-- TASK GOAL --
In the material below, find the line with "Appendix D: Interview" and the line with "Probe on other", then output those two lines and every line between them, exactly.

-- INPUT DATA --
■ ■ ■ ■ ■ ■ ■
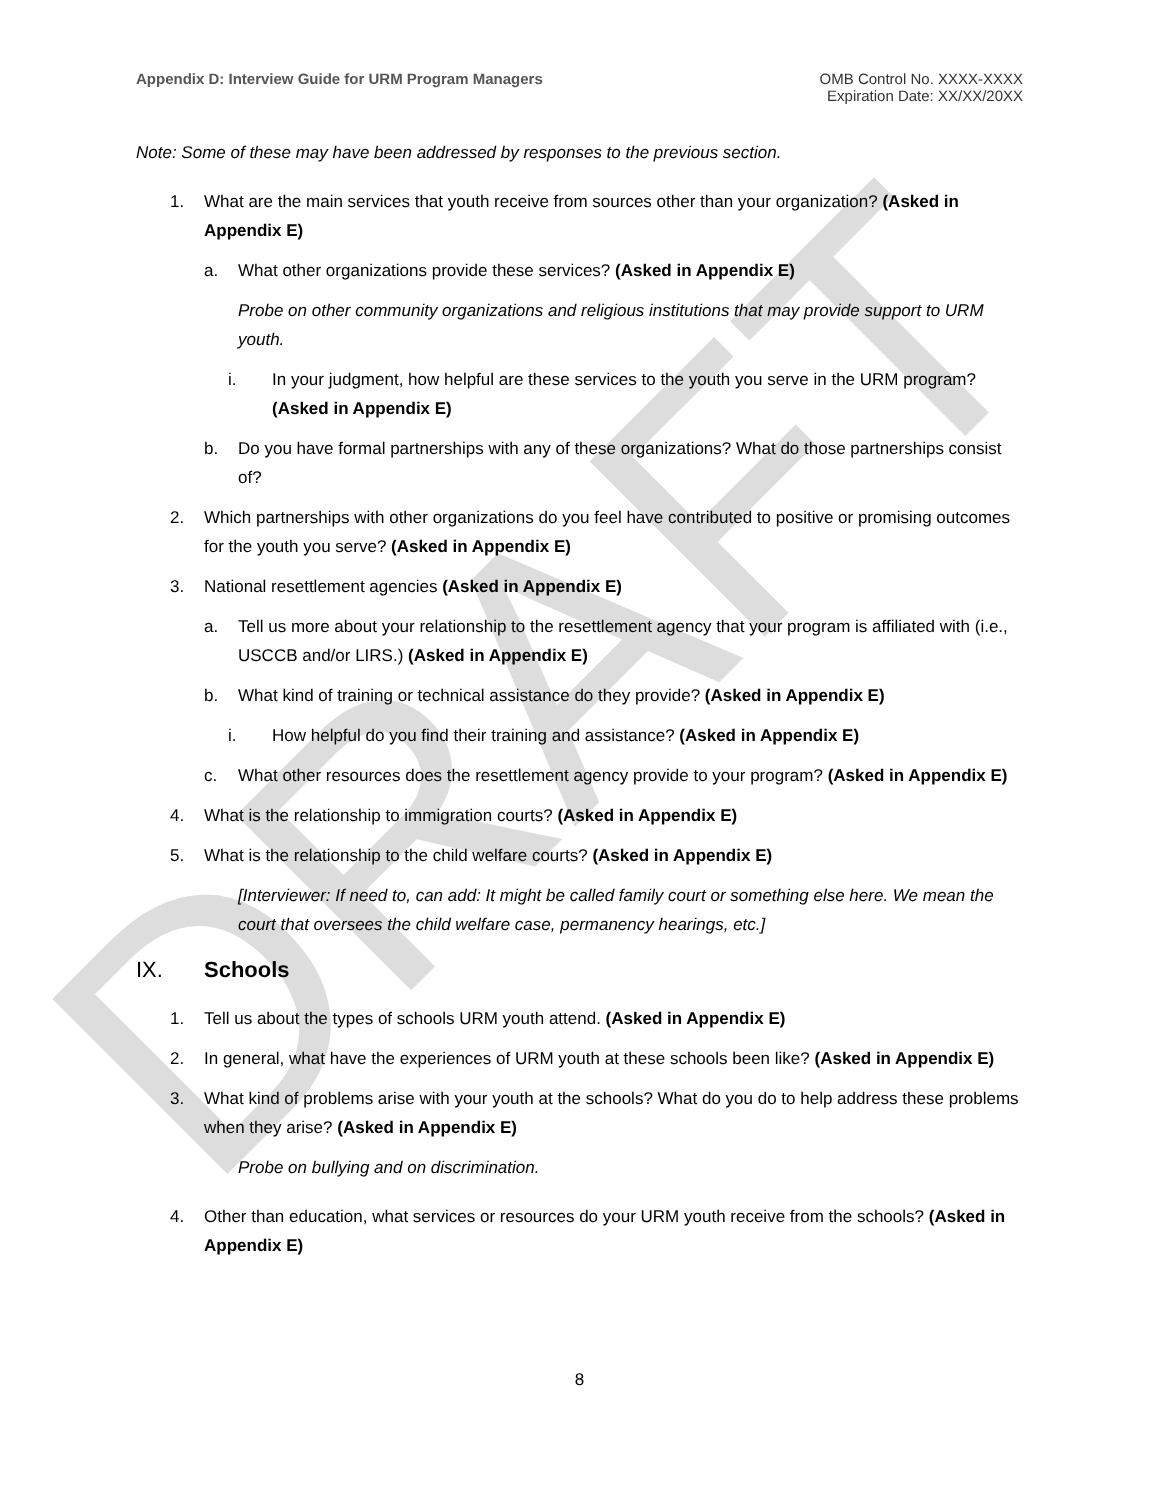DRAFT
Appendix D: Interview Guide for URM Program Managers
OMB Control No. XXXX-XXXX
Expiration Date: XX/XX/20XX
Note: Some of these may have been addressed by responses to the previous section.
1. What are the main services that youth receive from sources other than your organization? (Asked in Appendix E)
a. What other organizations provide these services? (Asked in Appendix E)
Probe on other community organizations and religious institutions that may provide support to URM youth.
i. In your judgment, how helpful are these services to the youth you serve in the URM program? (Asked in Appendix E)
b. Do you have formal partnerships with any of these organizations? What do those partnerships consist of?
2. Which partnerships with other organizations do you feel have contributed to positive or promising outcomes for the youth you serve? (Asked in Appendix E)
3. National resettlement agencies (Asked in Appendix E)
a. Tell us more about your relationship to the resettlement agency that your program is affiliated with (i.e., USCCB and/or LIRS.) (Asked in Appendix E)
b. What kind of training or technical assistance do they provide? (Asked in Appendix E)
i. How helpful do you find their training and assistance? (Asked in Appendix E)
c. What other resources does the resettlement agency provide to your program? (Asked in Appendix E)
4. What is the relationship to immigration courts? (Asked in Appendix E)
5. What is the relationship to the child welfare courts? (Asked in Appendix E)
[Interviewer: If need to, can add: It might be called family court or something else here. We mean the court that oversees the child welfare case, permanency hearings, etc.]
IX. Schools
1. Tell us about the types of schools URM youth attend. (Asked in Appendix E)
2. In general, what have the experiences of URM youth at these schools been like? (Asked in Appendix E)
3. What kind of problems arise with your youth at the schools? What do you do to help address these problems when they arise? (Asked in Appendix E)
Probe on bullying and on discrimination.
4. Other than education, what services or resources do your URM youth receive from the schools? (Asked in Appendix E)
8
■ ■ ■ ■ ■ ■ ■
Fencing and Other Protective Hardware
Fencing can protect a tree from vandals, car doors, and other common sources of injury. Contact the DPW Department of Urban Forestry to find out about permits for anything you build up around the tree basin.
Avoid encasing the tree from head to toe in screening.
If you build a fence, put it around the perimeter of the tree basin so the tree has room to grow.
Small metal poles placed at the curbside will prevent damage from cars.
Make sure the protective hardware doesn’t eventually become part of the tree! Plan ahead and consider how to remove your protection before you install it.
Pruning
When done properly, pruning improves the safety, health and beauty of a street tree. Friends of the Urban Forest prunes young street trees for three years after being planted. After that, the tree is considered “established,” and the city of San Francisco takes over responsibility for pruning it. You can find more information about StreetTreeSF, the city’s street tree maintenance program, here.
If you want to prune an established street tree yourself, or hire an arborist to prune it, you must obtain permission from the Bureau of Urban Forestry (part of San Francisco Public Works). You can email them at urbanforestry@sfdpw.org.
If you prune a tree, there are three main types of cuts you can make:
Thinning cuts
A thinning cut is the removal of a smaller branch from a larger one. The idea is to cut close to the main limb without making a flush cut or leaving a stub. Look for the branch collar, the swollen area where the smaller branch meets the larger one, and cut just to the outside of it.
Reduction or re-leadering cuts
■ ■ ■ ■ ■ ■ ■
-- REPLY --
Appendix D: Interview Guide for URM Program Managers
OMB Control No. XXXX-XXXX
Expiration Date: XX/XX/20XX
Note: Some of these may have been addressed by responses to the previous section.
1. What are the main services that youth receive from sources other than your organization? (Asked in Appendix E)
a. What other organizations provide these services? (Asked in Appendix E)
Probe on other community organizations and religious institutions that may provide support to URM youth.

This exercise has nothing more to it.